-- start of Records for processing --

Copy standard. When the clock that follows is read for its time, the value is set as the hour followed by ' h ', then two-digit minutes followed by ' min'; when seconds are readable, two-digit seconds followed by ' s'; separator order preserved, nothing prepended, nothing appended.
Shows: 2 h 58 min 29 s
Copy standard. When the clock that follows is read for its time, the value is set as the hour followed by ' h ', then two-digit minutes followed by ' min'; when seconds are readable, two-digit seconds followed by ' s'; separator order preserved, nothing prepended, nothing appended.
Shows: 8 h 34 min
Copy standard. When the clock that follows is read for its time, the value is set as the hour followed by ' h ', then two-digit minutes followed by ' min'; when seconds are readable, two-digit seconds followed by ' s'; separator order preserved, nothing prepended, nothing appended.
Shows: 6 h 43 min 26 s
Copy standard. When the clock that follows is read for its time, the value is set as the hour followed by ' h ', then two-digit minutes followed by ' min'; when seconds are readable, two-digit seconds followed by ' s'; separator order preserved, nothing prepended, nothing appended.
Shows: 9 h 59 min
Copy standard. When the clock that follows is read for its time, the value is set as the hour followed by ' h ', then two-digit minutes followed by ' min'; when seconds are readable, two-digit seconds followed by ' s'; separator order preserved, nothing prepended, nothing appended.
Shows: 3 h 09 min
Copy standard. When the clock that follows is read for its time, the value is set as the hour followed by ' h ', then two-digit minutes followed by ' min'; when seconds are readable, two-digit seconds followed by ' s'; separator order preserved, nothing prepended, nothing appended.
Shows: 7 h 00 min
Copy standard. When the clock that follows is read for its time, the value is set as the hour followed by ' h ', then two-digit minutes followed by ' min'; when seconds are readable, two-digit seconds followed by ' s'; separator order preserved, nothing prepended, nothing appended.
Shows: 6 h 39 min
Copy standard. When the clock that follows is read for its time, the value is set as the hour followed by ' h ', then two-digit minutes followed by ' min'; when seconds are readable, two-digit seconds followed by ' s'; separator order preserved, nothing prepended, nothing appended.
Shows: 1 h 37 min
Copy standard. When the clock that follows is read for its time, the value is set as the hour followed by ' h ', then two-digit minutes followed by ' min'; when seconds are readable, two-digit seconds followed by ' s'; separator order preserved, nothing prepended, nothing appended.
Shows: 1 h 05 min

-- end of Records for processing --

Pick out every line of the records above that contains the word "Shows", and copy each of those lines in full.

Shows: 2 h 58 min 29 s
Shows: 8 h 34 min
Shows: 6 h 43 min 26 s
Shows: 9 h 59 min
Shows: 3 h 09 min
Shows: 7 h 00 min
Shows: 6 h 39 min
Shows: 1 h 37 min
Shows: 1 h 05 min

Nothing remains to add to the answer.